When I finally have two options, I can benchmark them, the whole piece of code would now look like this:
#!/usr/bin/env perl
use List::MoreUtils qw(singleton);
sub unique_a {
my @arr = @_;
my @unique = ();
foreach my $i (0..scalar @arr - 1) {
my $not_found = 1;
foreach my $j (0..scalar @arr - 1) {
if ($i != $j && $arr[$i] == $arr[$j]) {
$not_found = 0;
}
}
if ($not_found) {
push @unique, $arr[$i];
}
}
return @unique;
}
sub unique_b {
return singleton @_;
}
################################################################################
our @data = (1, 2, 3, 4, 5, 4, 5);
use Benchmark qw(cmpthese);
cmpthese -10, {
uniq_a => 'my @r = unique_a(@data)',
uniq_b => 'my @r1 = unique_b(@data)'
};
exit 0;
I’m using Benchmark
module, you can read up on the details in the link.
If I run this script for only those 7 examples, the results are as follows:
$ ./benchmark.pl
Rate uniq_a uniq_b
uniq_a 147508/s -- -77%
uniq_b 654177/s 343% --
In other words, that horrible solution with loops is not even close to using an existing solution. In this case (on this data and machine), the existing solution is 3.43 times faster! And we’re only talking about such a small data set. If I increase the data set 100 times:
@data = (@data) x 100;
the results are even more remarkable:
$ ./benchmark.pl
Rate uniq_a uniq_b
uniq_a 2454/s -- -91%
uniq_b 26946/s 998% --
Furthermore, you can improve the singleton variant as well. You can use a compiled version List::MoreUtils::XS
which will likely give you another speed improvement.
Now I even have data needed for deciding why such optimization was premature - because of its speed.

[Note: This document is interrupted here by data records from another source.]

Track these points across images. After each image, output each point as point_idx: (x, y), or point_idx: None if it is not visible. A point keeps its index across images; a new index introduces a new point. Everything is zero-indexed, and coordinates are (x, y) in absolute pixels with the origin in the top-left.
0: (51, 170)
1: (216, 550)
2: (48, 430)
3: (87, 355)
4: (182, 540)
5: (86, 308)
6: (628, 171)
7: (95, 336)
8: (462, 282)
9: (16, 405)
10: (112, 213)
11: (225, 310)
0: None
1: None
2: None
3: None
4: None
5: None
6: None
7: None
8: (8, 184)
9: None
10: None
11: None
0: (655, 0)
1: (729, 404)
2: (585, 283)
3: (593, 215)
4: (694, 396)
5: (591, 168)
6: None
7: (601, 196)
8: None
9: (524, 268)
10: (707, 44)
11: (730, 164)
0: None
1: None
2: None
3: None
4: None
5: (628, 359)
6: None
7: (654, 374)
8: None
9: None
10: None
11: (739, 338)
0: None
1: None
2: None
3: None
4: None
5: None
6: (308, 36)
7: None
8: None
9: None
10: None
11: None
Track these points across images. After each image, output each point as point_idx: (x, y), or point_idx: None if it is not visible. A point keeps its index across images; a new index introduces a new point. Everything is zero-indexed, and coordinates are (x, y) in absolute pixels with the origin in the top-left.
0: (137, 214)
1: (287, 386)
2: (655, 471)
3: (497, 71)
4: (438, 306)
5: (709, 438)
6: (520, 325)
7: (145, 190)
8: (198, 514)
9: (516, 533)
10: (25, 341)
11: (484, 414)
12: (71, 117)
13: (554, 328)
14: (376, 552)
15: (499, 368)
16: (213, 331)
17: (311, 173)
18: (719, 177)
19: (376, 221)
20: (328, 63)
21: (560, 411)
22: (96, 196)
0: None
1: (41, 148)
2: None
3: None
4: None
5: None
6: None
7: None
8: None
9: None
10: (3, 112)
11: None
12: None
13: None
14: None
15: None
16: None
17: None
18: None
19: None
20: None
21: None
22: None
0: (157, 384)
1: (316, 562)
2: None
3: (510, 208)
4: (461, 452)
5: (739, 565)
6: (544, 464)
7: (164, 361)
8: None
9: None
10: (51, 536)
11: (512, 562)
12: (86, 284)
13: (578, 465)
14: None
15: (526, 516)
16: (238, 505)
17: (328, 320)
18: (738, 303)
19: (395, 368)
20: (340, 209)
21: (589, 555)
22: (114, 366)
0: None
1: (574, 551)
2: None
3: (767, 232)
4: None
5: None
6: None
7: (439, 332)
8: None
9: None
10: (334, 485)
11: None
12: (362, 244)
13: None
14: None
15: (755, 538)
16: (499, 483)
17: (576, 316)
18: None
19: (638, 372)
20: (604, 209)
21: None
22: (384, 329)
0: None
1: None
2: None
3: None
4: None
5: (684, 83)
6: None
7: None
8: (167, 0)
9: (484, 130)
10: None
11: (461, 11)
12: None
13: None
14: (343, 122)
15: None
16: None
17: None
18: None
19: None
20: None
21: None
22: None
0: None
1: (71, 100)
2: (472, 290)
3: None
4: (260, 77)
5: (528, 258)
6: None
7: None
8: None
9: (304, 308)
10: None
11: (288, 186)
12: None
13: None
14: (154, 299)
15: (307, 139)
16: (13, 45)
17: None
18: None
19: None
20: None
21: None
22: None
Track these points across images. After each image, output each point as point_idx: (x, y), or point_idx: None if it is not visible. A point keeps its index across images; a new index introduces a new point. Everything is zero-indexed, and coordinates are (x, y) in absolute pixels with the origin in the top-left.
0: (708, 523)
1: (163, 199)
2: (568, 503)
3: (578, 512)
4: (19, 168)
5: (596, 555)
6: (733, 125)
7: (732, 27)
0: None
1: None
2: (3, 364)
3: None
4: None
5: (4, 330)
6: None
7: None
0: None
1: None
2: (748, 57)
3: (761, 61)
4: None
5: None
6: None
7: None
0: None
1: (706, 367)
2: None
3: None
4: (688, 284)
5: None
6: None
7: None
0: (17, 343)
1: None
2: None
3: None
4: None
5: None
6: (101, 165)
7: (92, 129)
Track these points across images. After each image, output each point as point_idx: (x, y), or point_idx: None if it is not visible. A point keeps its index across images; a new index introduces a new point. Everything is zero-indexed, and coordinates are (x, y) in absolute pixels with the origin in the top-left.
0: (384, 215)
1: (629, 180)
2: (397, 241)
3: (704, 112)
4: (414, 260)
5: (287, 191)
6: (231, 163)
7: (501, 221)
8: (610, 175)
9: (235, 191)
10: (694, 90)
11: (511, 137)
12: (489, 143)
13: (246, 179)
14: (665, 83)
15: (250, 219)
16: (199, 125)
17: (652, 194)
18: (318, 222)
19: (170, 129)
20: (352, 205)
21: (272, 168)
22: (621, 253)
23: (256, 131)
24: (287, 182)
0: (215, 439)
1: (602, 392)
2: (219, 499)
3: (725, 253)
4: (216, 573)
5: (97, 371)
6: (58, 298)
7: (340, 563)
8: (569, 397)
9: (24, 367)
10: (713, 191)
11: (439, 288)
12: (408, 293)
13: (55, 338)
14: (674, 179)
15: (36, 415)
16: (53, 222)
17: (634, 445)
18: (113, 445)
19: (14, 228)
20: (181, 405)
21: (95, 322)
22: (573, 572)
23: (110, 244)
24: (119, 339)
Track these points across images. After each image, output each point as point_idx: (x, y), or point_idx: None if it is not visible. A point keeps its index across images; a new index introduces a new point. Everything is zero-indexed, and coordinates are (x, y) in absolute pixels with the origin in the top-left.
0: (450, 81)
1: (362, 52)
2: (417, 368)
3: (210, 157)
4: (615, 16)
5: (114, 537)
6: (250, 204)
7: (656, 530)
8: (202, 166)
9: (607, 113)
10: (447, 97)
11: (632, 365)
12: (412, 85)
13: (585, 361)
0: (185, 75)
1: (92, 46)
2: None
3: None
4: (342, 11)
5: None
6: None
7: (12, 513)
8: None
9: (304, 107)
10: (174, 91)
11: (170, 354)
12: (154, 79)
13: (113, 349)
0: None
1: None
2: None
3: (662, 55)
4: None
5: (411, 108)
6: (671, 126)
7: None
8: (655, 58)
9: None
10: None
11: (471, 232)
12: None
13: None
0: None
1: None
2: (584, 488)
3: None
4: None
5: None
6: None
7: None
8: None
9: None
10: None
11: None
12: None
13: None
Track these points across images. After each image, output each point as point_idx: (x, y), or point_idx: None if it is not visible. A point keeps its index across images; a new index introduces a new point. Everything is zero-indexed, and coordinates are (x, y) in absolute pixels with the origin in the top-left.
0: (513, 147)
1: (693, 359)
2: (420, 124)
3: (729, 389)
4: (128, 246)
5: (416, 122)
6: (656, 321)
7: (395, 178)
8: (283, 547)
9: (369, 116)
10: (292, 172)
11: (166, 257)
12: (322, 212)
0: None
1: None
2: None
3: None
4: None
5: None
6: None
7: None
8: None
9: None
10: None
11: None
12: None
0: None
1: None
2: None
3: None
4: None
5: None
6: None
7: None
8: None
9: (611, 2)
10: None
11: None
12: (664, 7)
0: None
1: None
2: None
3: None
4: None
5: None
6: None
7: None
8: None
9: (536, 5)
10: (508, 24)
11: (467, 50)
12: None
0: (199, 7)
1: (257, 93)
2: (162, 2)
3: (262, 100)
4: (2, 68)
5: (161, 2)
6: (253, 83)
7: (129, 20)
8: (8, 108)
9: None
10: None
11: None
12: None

My point is that in most cases, optimization not only creates a buggy, not scalable, messy, and slow code, but it also takes away one’s mental energy, so instead of focusing on real problems, you focus on fixing some bugs that you have unnecessary created in the first place. And that is, in my opinion, why so many people feel IT is so difficult, because many times, starting in school like in my case, it’s about writting those little messy pieces of code, not focusing on code reuse and real problems.
To take this a step further, it’s not only about “low-level” code as in these examples, but about whole frameworks and solutions as well, let’s see some examples:
- your company decides to write their own testing framework instead of using one of those hundreds/thousands that already exist
- your company decides to create their own CRM system instead of using some other product already on the market
- you hire programmers to create a new eshop for you instead of googling for 10 seconds and reusing an existing solution
The results in such cases are similar to the results in my little examples - the final outcome is messy, buggy, expensive, not scalable, slow, etc.
The programmers I know do not really use much of “their” code either. Most of their work is somewhere in the following areas:
- analysis of what the client/project manager wants
- finding appropriate solutions they can reuse
- focusing on business logic == solving the client’s problem, not trying to solve how to sort a list
- finding a good (project) structure for those bits and pieces they’re gonna reuse
- setting up their environment, server’s environment, working with scaling (e.g. in Azure), etc.
- writing documentation
I don’t really see them focusing on low-level code. I’m sure such programmers/projects do exist, but the vast majority of today’s jobs in this area are not on this side.
Don’t take me wrong, knowing internals of something is beneficial in many ways, but it should not be the goal to always build our own solution to a problem. And if someone is entering the world of IT, it might be much less intimidating to them if they get to build something quickly, rather than spending much more time messing around with some own solution that will not really be used later anyway. This was definitely my experience in school, I didn’t like that and only after years I returned to IT and found out many problems are already solved and I can just reuse them.